Quota 41 ha i suoi pro e i suoi contro, sia per i lavoratori che per il governo. Chi, avendo iniziato a lavorare molto giovane, dovesse scegliere Opzione 41 potrebbe lasciare il lavoro prima ma avrebbe un assegno ridotto fino al 16%. Per le casse dell’Inps si tratterebbe di una immediata boccata d’ossigeno, solo parzialmente ridimensionata dal fatto che l’aumento dei nuclei familiari con Isee bassi allargherebbe la platea delle persone che beneficiano di bonus ed esenzioni.

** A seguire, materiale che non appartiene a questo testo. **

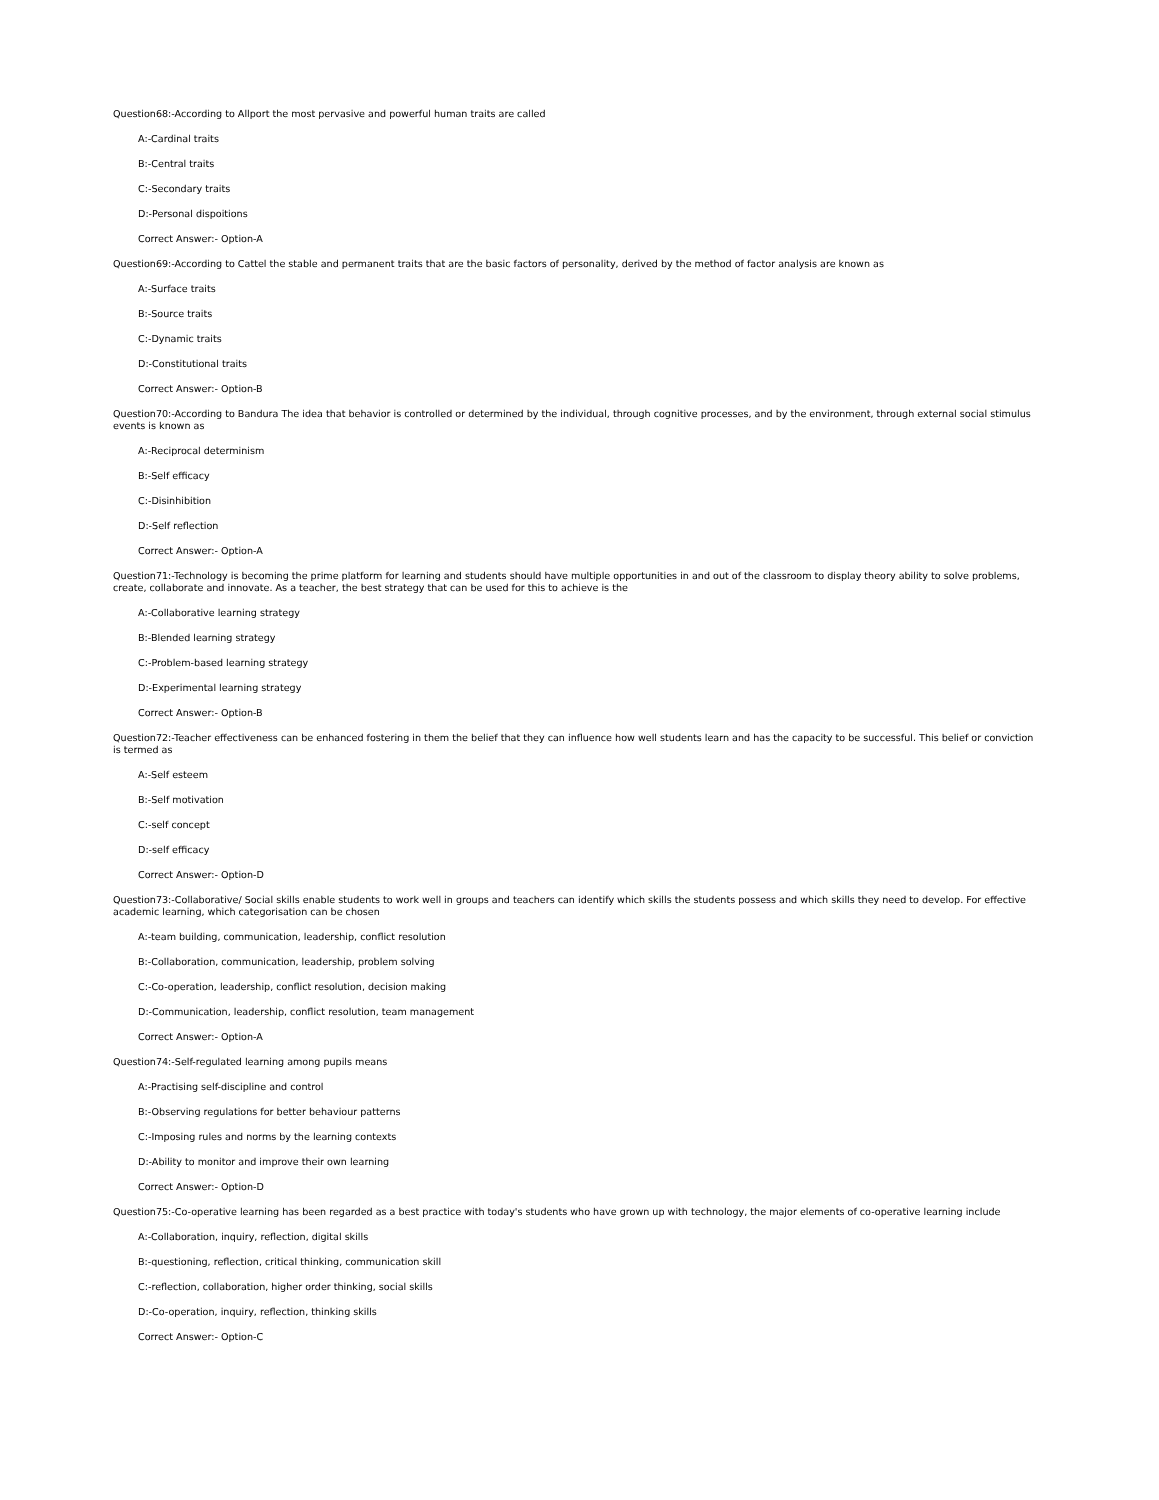Question68:-According to Allport the most pervasive and powerful human traits are called
A:-Cardinal traits
B:-Central traits
C:-Secondary traits
D:-Personal dispoitions
Correct Answer:- Option-A
Question69:-According to Cattel the stable and permanent traits that are the basic factors of personality, derived by the method of factor analysis are known as
A:-Surface traits
B:-Source traits
C:-Dynamic traits
D:-Constitutional traits
Correct Answer:- Option-B
Question70:-According to Bandura The idea that behavior is controlled or determined by the individual, through cognitive processes, and by the environment, through external social stimulus events is known as
A:-Reciprocal determinism
B:-Self efficacy
C:-Disinhibition
D:-Self reflection
Correct Answer:- Option-A
Question71:-Technology is becoming the prime platform for learning and students should have multiple opportunities in and out of the classroom to display theory ability to solve problems, create, collaborate and innovate. As a teacher, the best strategy that can be used for this to achieve is the
A:-Collaborative learning strategy
B:-Blended learning strategy
C:-Problem-based learning strategy
D:-Experimental learning strategy
Correct Answer:- Option-B
Question72:-Teacher effectiveness can be enhanced fostering in them the belief that they can influence how well students learn and has the capacity to be successful. This belief or conviction is termed as
A:-Self esteem
B:-Self motivation
C:-self concept
D:-self efficacy
Correct Answer:- Option-D
Question73:-Collaborative/ Social skills enable students to work well in groups and teachers can identify which skills the students possess and which skills they need to develop. For effective academic learning, which categorisation can be chosen
A:-team building, communication, leadership, conflict resolution
B:-Collaboration, communication, leadership, problem solving
C:-Co-operation, leadership, conflict resolution, decision making
D:-Communication, leadership, conflict resolution, team management
Correct Answer:- Option-A
Question74:-Self-regulated learning among pupils means
A:-Practising self-discipline and control
B:-Observing regulations for better behaviour patterns
C:-Imposing rules and norms by the learning contexts
D:-Ability to monitor and improve their own learning
Correct Answer:- Option-D
Question75:-Co-operative learning has been regarded as a best practice with today's students who have grown up with technology, the major elements of co-operative learning include
A:-Collaboration, inquiry, reflection, digital skills
B:-questioning, reflection, critical thinking, communication skill
C:-reflection, collaboration, higher order thinking, social skills
D:-Co-operation, inquiry, reflection, thinking skills
Correct Answer:- Option-C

Fatte le simulazioni Quota 41 permetterebbe di lasciare il lavoro con un anticipo che, a seconda delle categorie di appartenenza, va dai 10 ai 22 mesi. A fronte però di una decurtazione dell’assegno che va dal 10% al 16%.

Il taglio degli assegni con Quota 41 per tutti è stato proprio uno dei motivi di frizione fra il governo e l’ex presidente dell’Inps Pasquale Tridico.

Il sottosegretario al Lavoro in quota Lega Claudio Durigon è certo che “Quota 41 si farà” perché “è un obiettivo di legislatura”. Però la misura è al momento solo una bozza e non è stata sottoposta ufficialmente ai sindacati.

Quota 41: sindacati favorevoli

In mancanza di una quadra su Opzione 41 il governo potrebbe tentare l’eventuale strada della proroga di Quota 103, che però non sembra aver avuto molto appeal: la misura, dalla sua introduzione, ha registrato solo 17mila domande di cui quelle accolte sono 14mila.

I sindacati non disdegnano l’idea alla base di Quota 41, che anzi rientra nella piattaforma unitaria delle richieste di Cgil, Cisl e Uil insieme ad altre iniziative. Le sigle spingono anzi per una vera trattativa negoziale e non per ulteriori tavoli di ascolto. Fra le richieste dei sindacati c’è anche uno scivolo preferenziale per l’uscita dal lavoro con 62 anni d’età (contro gli attuali 67, limite per la pensione di vecchiaia), nuovi riconoscimenti in merito al lavoro gravoso e usurante, l’introduzione della pensione contributiva di garanzia per i giovani e per chi ha carriere discontinue e povere, il riconoscimento del lavoro di cura, il rilancio della previdenza complementare negoziale e la piena tutela del potere d’acquisto delle pensioni in essere.

Quota 41 per lavoratori precoci: requisiti 2023

Quota 41 oggi esiste già ma si applica a una piccola fetta di lavoratori che rispettano stringenti parametri:

  • essere lavoratori precoci, cioè avere già maturato almeno 12 mesi di contributi entro i 19 anni d’età;
  • appartenere a una categoria tutelata dallo Stato (disoccupati, invalidi almeno al 74%, caregiver, lavoratori usuranti e gravosi).

La speranza del governo è reperire le risorse per estendere Quota 41 a tutti.